People will stare, but it’s not scary.
People will stare at you, but it’s not scary or uncomfortable. I know that I look very different than people in India, even though when asked where I was from, I would often say, “India, can’t you tell?” Of course, that invited immediate laughter, but I’d try to further convince them by listing all of my favorite Indian songs and breaking out my Bollywood dancing skills.
The reality is that with my light skin, hair, and eye color, plus freckles, I stuck out. So yes, people stared at me, but it wasn’t the first time I had this experience, so it wasn’t frightening because I knew it was out of curiosity. When I noticed I was being stared at, I smiled, and once the people saw that, they usually smiled back and I knew that they were just interested. Even if they didn’t smile back, nothing about their stares were creepy or full of ill intent, they were clearly just curious.
People will want to take photos with you.

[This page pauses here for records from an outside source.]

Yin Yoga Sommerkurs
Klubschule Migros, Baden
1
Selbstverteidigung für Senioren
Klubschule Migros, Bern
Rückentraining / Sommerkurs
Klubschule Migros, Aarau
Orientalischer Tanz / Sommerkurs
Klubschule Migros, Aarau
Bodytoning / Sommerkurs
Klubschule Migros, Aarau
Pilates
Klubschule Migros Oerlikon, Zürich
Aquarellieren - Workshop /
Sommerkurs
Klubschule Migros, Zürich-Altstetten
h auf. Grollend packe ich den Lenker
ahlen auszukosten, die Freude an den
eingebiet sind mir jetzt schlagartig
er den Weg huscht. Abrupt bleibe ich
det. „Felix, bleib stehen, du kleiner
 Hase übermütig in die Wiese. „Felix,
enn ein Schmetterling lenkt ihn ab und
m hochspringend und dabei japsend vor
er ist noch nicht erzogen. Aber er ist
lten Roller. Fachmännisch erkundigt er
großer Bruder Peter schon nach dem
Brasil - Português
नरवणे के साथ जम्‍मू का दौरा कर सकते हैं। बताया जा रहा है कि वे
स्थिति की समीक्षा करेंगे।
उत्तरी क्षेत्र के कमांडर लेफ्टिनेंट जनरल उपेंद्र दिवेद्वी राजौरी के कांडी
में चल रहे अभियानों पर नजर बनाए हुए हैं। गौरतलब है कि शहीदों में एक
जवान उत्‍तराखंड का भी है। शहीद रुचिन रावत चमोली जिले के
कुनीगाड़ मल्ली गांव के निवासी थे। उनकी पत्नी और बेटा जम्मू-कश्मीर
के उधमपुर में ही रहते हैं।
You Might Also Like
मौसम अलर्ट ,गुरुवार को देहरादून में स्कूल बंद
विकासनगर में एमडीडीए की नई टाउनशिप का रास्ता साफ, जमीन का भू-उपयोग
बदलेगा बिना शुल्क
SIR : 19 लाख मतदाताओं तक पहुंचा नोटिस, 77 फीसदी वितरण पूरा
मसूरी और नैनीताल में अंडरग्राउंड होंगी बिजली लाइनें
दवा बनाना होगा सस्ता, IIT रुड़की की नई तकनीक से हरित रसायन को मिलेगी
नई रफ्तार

While traveling through India, you easily get a taste of what it would be like to be a celebrity. No matter where you go, people will approach you and ask for a photo. Sometimes, it is just you alone, but usually, they’ll hop right in. Often it’s prefaced with a few questions: “Where are you from? What is your name? How do you like India?” These were the times I really didn’t mind taking a photo because I was able to at least have a conversation with some locals first.
At the Hanuman Temple in Hampi, a family even handed me their child for a photo. I felt a bit like a character in Disney World, but it was harmless and all in good fun. You can absolutely say no if you want to, and I did a few times, but sometimes I took it as an opportunity to meet some new people.
Trust your gut
If a situation makes you uncomfortable, trust your gut. In Mysore, an older man was persistent in trying to get my friend, Marisa, and me to go to the markets with him. No matter how much we told him no, he kept making up new excuses to places he wanted to take us.
We broke away from him by being as persistent as he was, but something about him just felt off, and we could tell he didn’t have good intentions. It angered me that I even let it get as far as it did. Still, I never felt in danger, just annoyed. Where he wanted to take us, we’ll never know, but later that day, we learned from one of the shop keepers that there are people who try to trick foreigners into coming to the market, but take them elsewhere where they can scam them. This can happen anywhere, but if you trust your gut, you’ll always make the right decision.
Locals are looking out for you.
One Sunday in Rishikesh, two of my friends realized they were being followed while they walked on the Ganga. It turned out that the man was drunk, and they turned around and yelled at him, but that didn’t make him stop. What did make him stop were a few men nearby who realized the girls were being followed. They saw the situation from where they were and went over to take matters into their own hands, beating the man up and scaring him away.
Apparently, this is a normal occurrence, as one of my friends from India informed me. She said that she had a similar incident with a group of guys taking her photo. A group of guys heard her tell them to stop and when they didn’t, they went over and smashed their phones. It was comforting to know that people will watch out for you if they sense you’re in any danger.
Just as with anywhere, we have to be safe, trust ourselves, and feel comfortable in whatever environment we are staying in. If something feels off, regardless of if it is or not, make the decision and change your plans. But, that’s advice for travelers no matter where in the world they chose to roam. For me, I felt more safe in parts of India than I do when I am at home.